*DOCUMENT EXTRACT:*
It looks like the Higgs boson, the only part of the Standard Model of particle physics that has not yet been directly detected, might be heavier than we thought, and correspondingly even more difficult to detect. This, anyway, is the claim of a new analysis from the D0 experiment, one of the two (along with CDF) large general-purpose detectors at the Tevatron particle accelerator at Fermilab. (See also comments from David Harris.) What they’ve actually done is to improve their measurement of the mass of the top quark, the penultimate particle of the Standard Model, discovered at Fermilab in 1995. Through the miracle of quantum mechanics, the properties of all the different particles of the Standard Model come into calculating the rates of various interactions; so given what we know about certain interactions, we can infer the mass of the Higgs if we very accurately know the mass of the top.

Of course, there are a lot of assumptions that go into such an inference. Personally, I tend not to trust them; the history of physicists predicting the mass of particles like the top and the Higgs is not filled with spectacular successes. Usually we don’t come up with a convincing explanation until after we’ve finally measured it.

Fermilab’s Tevatron is currently the highest-energy particle accelerator in the world, and two of its major goals are to find the Higgs and to find something completely outside the Standard Model, such as supersymmetry or extra dimensions. Competition is on its way, from the Large Hadron Collider at CERN in Geneva, which is scheduled to turn on in 2007. The LHC will have a significantly higher energy than the Tevatron, and should easily be able to detect something new and interesting, whatever that may be. There is a “nightmare scenario” in which the LHC discovers the Standard-Model Higgs and nothing else, giving us no clues about new physics; I’ll put long odds against it, though.

Particle physics is desperate for an experimental discovery that isn’t already accommodated by the Standard Model; no particle accelerator has given us such a surprise since, oh, the mid-Seventies. This drought has caused a great deal of anxiety and hand-wringing, but it is certainly the exception rather than the rule; more often in physics the experiments are running far ahead of the theories, and we’re scrambling to explain all of the new phenomena being uncovered. I suspect we’ll be rapidly back into such a phase once the LHC comes online, if not sooner. (For any physics undergraduates or beginning graduate students out there who are worried about job prospects and wondering what field to go into, my advice would be particle phenomenology. In the five-year timescale to get a Ph.D., the field will go from being listless and anticipatory to rambunctious and contemporary, and good young people will be in huge demand.)

*MATERIAL SUPPLIED:*
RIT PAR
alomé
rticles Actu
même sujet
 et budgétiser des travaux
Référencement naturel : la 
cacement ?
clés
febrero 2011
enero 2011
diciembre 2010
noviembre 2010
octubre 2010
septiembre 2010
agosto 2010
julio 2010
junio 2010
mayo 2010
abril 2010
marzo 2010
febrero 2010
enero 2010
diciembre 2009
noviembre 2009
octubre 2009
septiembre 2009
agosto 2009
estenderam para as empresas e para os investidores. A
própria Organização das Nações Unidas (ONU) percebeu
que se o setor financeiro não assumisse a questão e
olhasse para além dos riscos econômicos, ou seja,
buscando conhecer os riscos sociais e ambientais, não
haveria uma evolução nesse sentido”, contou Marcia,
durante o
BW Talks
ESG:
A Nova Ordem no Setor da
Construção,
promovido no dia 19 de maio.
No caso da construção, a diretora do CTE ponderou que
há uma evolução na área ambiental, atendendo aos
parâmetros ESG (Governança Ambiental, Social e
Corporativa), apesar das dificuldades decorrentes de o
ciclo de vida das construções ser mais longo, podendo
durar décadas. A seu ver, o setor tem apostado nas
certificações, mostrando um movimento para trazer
* * *
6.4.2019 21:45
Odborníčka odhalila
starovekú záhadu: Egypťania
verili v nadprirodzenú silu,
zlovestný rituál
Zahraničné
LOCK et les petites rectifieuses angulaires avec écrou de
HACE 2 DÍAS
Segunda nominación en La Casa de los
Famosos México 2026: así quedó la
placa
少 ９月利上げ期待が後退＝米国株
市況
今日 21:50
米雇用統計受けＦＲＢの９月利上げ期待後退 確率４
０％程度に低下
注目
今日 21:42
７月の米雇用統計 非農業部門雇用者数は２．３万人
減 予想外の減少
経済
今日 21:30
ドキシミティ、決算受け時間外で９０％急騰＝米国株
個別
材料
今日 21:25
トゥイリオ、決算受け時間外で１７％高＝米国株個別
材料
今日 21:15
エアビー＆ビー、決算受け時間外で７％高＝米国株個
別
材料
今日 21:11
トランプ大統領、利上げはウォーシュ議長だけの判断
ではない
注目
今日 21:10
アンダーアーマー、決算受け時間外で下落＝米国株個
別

*EXERCISES:*
(1) According to the Higgs boson text, in what year was the top quark discovered at Fermilab?
(2) Find every line in the rows that contains the word "evolução". Case counts.

*SOLUTIONS BY TASK:*
(1) 1995

(2)
haveria uma evolução nesse sentido”, contou Marcia,
há uma evolução na área ambiental, atendendo aos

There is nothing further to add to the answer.